Clinton urged African states — many with long-standing diplomatic and financial ties to the oil-rich Libyan leader — to join the international coalition demanding his exit as the condition for a ceasefire.
She also urged them to close pro-Gaddafi Libyan embassies, expel his diplomats and build ties with the Benghazi-based rebel National Transitional Council, which the United States and its European and Arab allies are promoting as a future interim government for the country.
Shortly after Clinton’s AU speech, aides said her pilots had advised that an approaching ash cloud risked stranding her in the Horn of Africa if she did not depart swiftly.
Eritrea’s long-dormant Dubbi volcano erupted at around midnight on Sunday after a series of earthquakes in the remote, arid region bordering Ethiopia, hurling a plume of ash 13.5 km into the sky, the France-based Volcanic Ash Advisory Center said.
U.S. officials said the ash cloud was headed toward Addis Ababa.
“CHASED BY A VOLCANO”
Clinton met Ethiopian Prime Minister Meles Zenawi as planned but canceled a scheduled media briefing to make time for meetings with delegations from Sudan’s north and south.
Violence is worsening in parts of Sudan ahead of the south’s formal independence on July 9. Sudanese President Omar Hassan al-Bashir agreed on Sunday to pull troops out of the disputed border region of Abyei before the south secedes — a move which could help reduce tension.
However, the two sides have yet to agree on sensitive issues such as where to draw the common border and how to share oil revenues, leaving the potential for further conflict.
Clinton, speaking before her arrival in Addis Ababa during a stop in Tanzania, said the United States supported a proposal to put Ethiopian peacekeepers in the disputed Abyei region.
“I was hoping to spend a long time talking to you but I am being chased by a volcano,” Clinton told south Sudan’s President Salva Kiir.
She had a separate meeting with Nafie Ali Nafie, one of Bashir’s main advisers.

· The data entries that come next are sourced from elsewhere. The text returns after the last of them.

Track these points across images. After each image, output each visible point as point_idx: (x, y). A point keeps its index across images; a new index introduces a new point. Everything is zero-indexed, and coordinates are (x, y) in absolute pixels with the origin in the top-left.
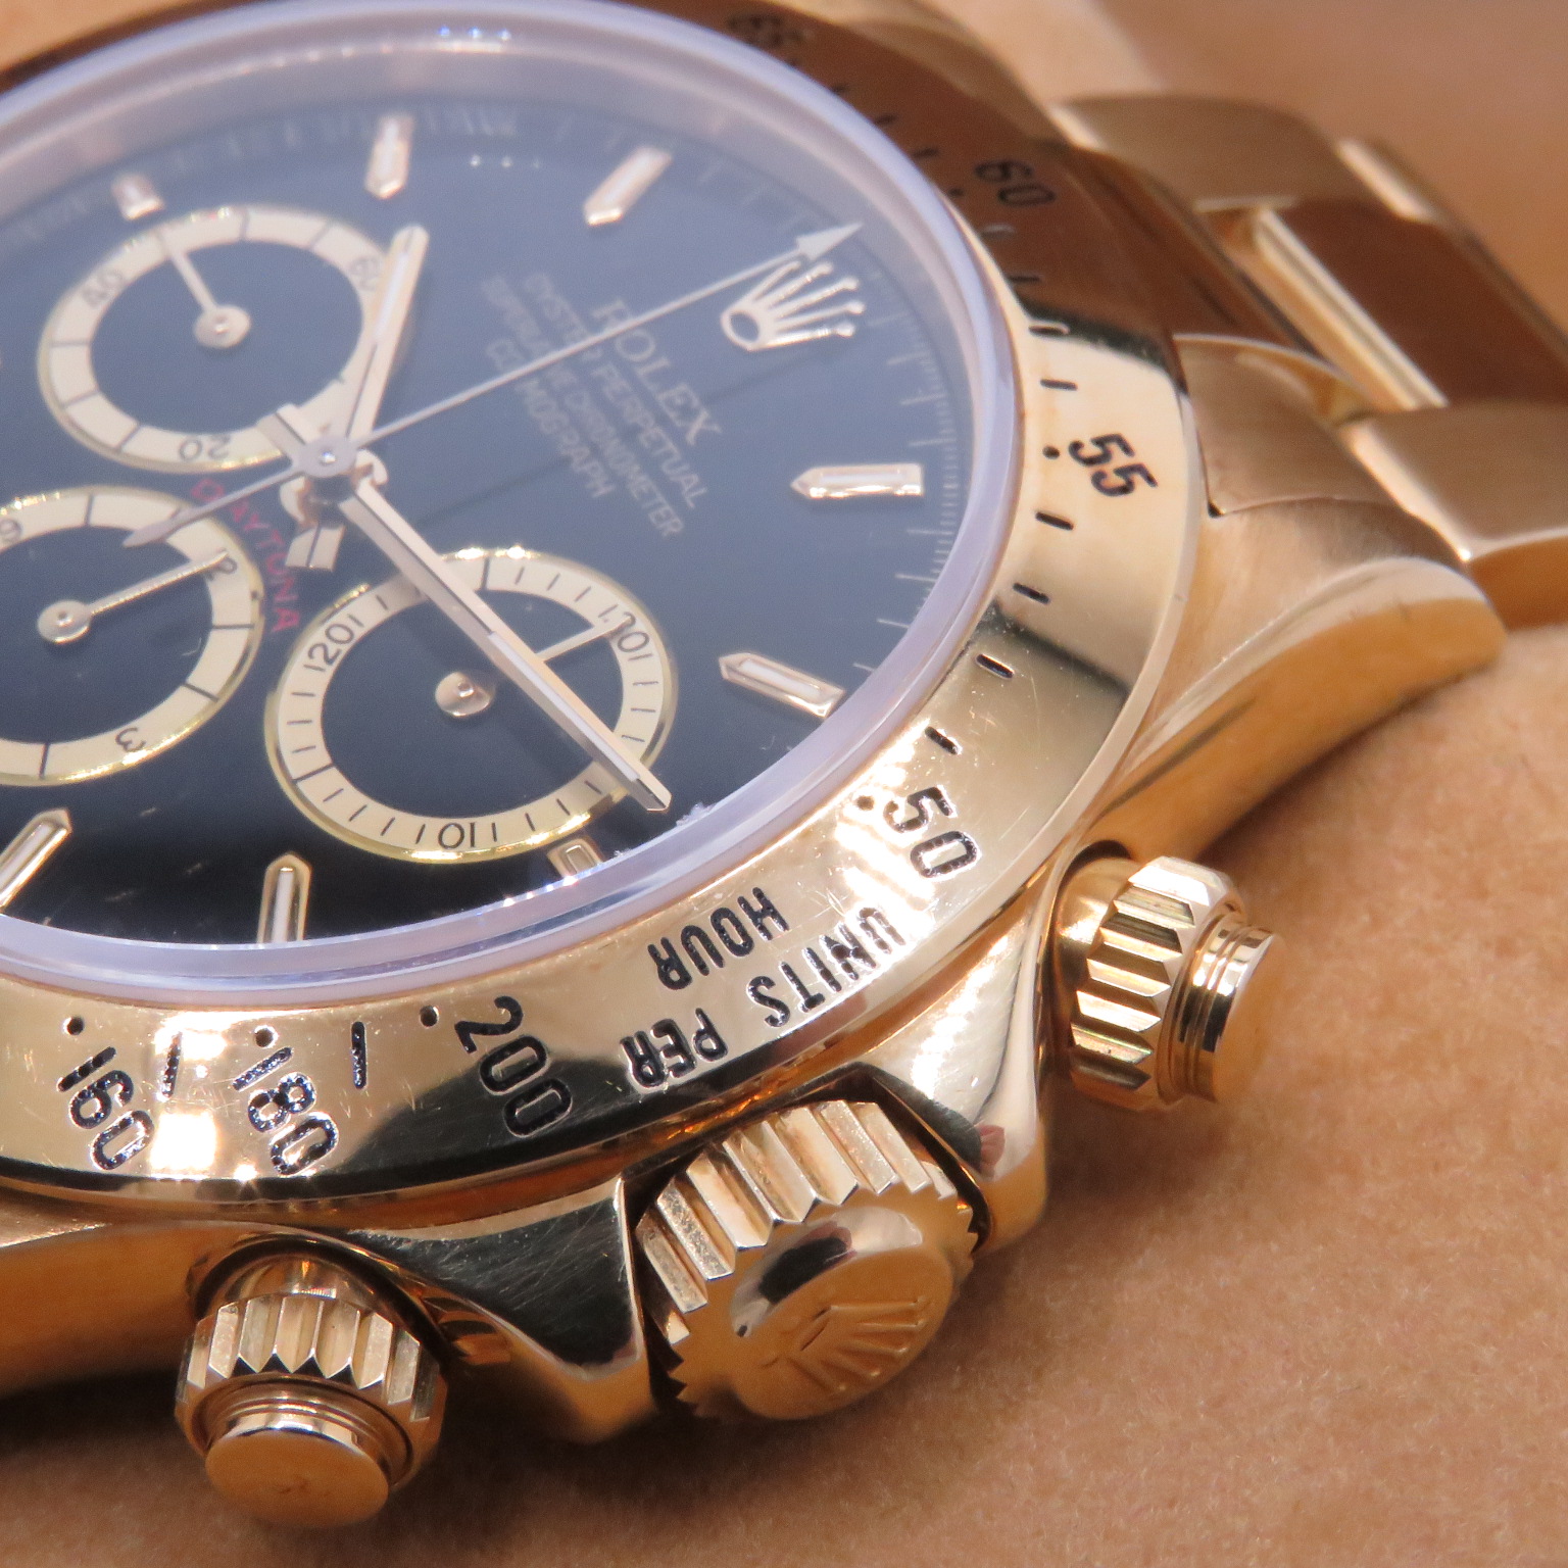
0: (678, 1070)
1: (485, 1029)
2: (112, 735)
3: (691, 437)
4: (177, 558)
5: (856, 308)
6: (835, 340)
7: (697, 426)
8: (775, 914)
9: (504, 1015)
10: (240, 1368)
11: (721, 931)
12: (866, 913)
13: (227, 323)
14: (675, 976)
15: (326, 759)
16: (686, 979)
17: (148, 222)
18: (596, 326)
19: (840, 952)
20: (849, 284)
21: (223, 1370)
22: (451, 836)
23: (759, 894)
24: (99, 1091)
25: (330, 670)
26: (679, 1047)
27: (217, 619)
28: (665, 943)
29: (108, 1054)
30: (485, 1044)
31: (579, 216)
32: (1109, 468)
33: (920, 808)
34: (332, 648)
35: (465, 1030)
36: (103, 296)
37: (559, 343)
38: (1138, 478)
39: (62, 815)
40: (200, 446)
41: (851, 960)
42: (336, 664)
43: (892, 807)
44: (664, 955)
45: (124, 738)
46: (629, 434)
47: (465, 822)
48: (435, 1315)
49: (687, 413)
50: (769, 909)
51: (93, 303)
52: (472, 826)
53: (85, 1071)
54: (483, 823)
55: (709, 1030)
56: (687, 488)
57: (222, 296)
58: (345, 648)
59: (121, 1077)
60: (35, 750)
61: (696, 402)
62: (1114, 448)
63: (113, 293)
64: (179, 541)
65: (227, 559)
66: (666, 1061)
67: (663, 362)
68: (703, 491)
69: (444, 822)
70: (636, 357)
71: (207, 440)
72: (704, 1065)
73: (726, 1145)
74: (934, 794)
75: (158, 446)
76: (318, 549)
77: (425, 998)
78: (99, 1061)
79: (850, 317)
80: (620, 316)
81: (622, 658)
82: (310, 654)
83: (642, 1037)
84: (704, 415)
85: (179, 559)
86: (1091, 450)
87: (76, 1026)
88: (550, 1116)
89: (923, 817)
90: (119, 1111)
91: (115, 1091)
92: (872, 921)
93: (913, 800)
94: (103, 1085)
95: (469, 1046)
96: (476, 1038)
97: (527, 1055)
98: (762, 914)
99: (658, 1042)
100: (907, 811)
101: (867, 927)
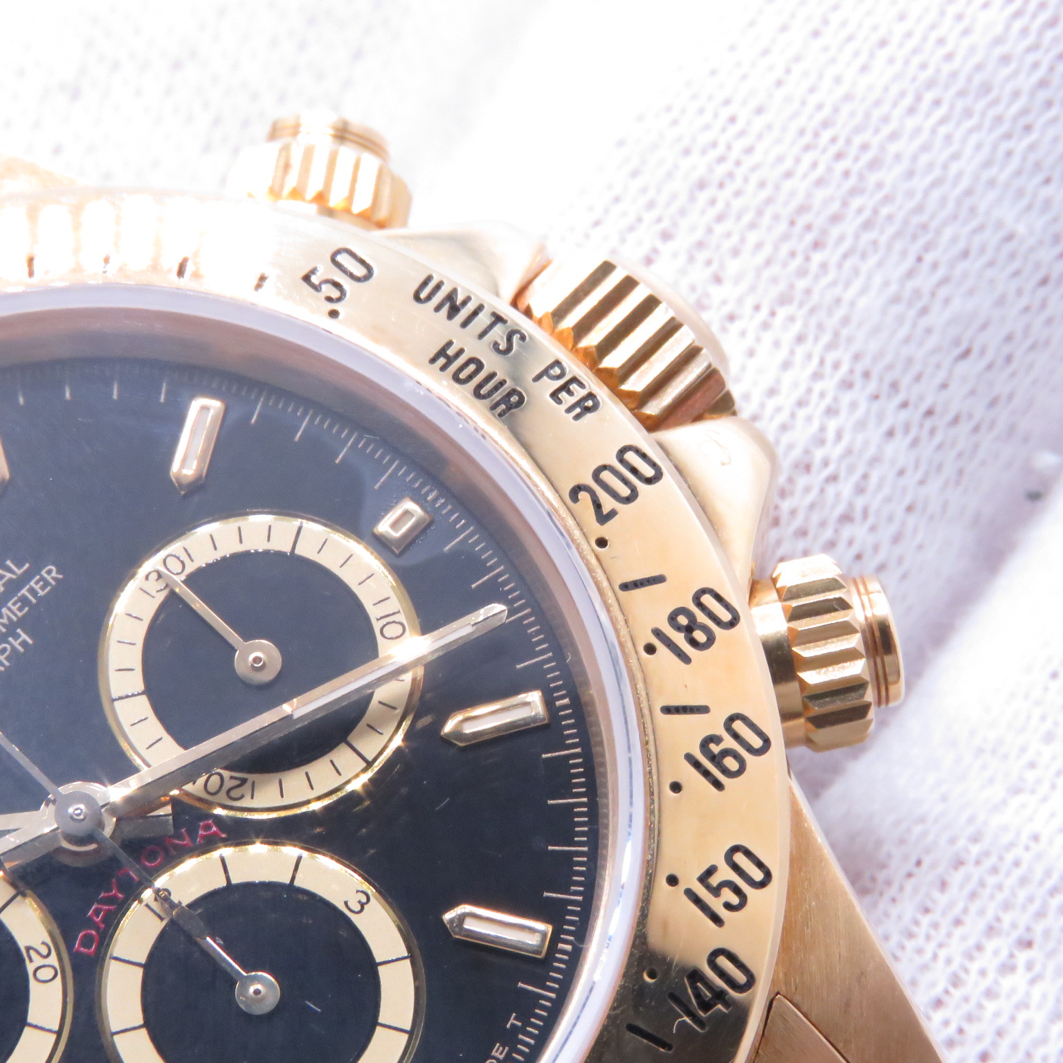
1: (598, 506)
2: (356, 918)
8: (444, 350)
9: (583, 496)
11: (470, 377)
12: (417, 298)
14: (515, 399)
16: (514, 392)
19: (455, 308)
23: (433, 361)
24: (716, 759)
25: (252, 778)
26: (564, 387)
27: (221, 882)
28: (493, 407)
29: (690, 758)
30: (608, 503)
33: (321, 283)
34: (230, 783)
35: (603, 518)
41: (457, 301)
42: (245, 776)
43: (329, 299)
44: (502, 407)
47: (377, 625)
50: (442, 352)
52: (379, 619)
53: (706, 774)
54: (375, 613)
55: (546, 372)
56: (9, 575)
59: (704, 746)
60: (386, 973)
68: (9, 563)
71: (32, 964)
74: (307, 278)
75: (46, 1000)
78: (697, 765)
82: (240, 798)
83: (569, 410)
87: (676, 787)
88: (644, 456)
89: (327, 281)
90: (729, 742)
91: (715, 749)
92: (423, 296)
93: (317, 288)
94: (713, 758)
95: (613, 513)
96: (606, 510)
97: (606, 476)
98: (447, 357)
99: (568, 400)
100: (328, 290)
101: (429, 298)
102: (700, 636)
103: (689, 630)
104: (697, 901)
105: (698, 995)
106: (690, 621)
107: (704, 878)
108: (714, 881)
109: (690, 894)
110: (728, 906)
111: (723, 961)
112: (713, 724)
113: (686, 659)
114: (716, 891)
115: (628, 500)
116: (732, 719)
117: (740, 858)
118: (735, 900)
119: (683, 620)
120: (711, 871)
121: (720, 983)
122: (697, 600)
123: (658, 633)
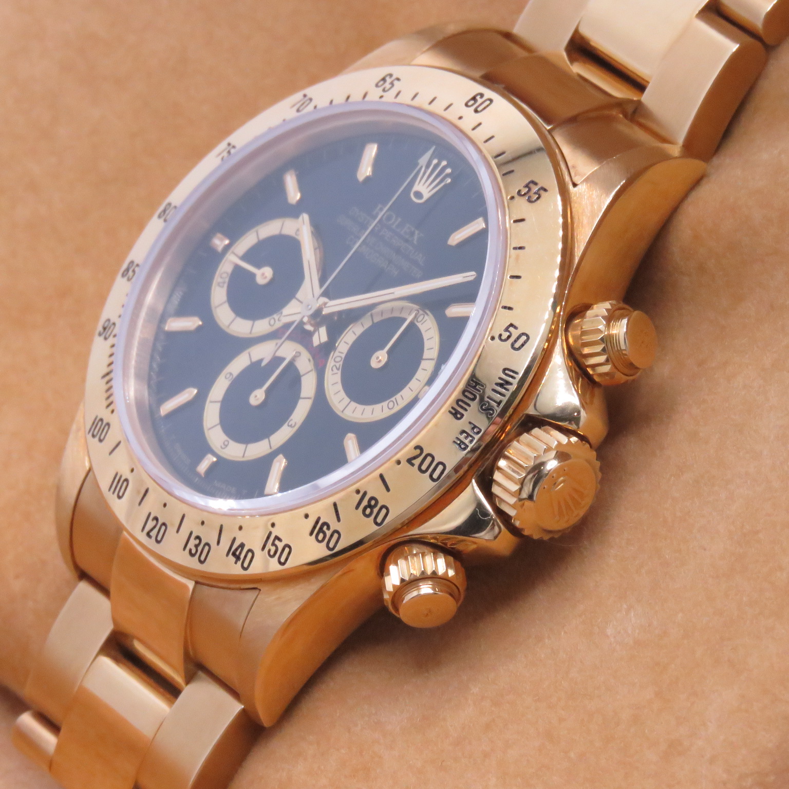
0: (471, 441)
1: (415, 458)
2: (286, 425)
3: (415, 242)
4: (282, 359)
5: (449, 171)
6: (445, 186)
7: (416, 237)
8: (479, 384)
9: (418, 451)
10: (402, 580)
11: (466, 396)
12: (505, 370)
13: (264, 274)
14: (459, 416)
15: (349, 400)
16: (462, 415)
17: (227, 248)
18: (374, 217)
19: (501, 385)
20: (444, 163)
21: (398, 583)
22: (391, 405)
23: (473, 380)
24: (321, 530)
25: (339, 372)
26: (469, 435)
27: (302, 373)
28: (453, 408)
29: (319, 519)
30: (417, 462)
31: (357, 180)
32: (531, 193)
33: (509, 331)
34: (338, 365)
35: (410, 461)
36: (224, 283)
37: (366, 229)
38: (542, 192)
39: (281, 456)
40: (274, 319)
41: (505, 386)
42: (340, 370)
43: (500, 335)
44: (453, 412)
45: (290, 424)
46: (398, 251)
47: (393, 399)
48: (446, 544)
49: (412, 234)
50: (477, 384)
51: (223, 287)
52: (396, 399)
53: (314, 527)
54: (398, 396)
55: (475, 427)
56: (419, 260)
57: (259, 266)
58: (341, 363)
59: (325, 524)
60: (266, 441)
61: (413, 229)
62: (531, 185)
63: (227, 280)
64: (280, 354)
65: (296, 352)
66: (467, 442)
67: (399, 220)
68: (424, 258)
69: (387, 402)
70: (391, 222)
71: (276, 316)
72: (477, 437)
73: (506, 453)
74: (511, 325)
75: (262, 326)
76: (321, 336)
77: (395, 458)
78: (317, 522)
79: (448, 175)
80: (381, 209)
81: (419, 325)
82: (332, 370)
83: (458, 438)
84: (417, 232)
85: (283, 359)
86: (524, 191)
87: (307, 516)
88: (442, 473)
89: (511, 334)
90: (328, 533)
91: (325, 528)
92: (507, 372)
93: (507, 330)
94: (321, 528)
95: (413, 465)
96: (414, 462)
97: (429, 459)
98: (475, 386)
99: (462, 437)
100: (506, 334)
101: (506, 375)
102: (368, 511)
103: (369, 506)
104: (268, 538)
105: (236, 549)
106: (373, 506)
107: (277, 538)
108: (277, 542)
109: (270, 533)
110: (269, 551)
111: (250, 555)
112: (334, 525)
113: (357, 507)
114: (273, 544)
115: (420, 469)
116: (338, 532)
117: (287, 550)
118: (272, 553)
119: (373, 503)
120: (280, 540)
121: (242, 556)
122: (383, 507)
123: (365, 494)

There were no immediate details.
Clinton used her three-nation Africa tour to highlight the Obama administration’s drive to increase trade ties with Africa and encourage better political and economic governance.
She praised many African countries for implementing reforms and moving away from a tradition of strongman rule. But on a continent where autocrats still rule from Equatorial Guinea to Zimbabwe, Clinton said more needed to be done.
“We know that too many people in Africa live under long-standing rulers — men who care too much about the longevity of their reign and too little about the legacy that should be built for their country’s future,” she said.
U.S. officials say the African Union has played a constructive role in regional affairs like the political deadlock in Ivory Coast and mustering peacekeepers for other regional crises.
But the AU — long the beneficiary of Gaddafi’s largesse — has declined to join calls for Gaddafi’s removal, instead accusing Western nations of undermining its own efforts to find a solution to the conflict.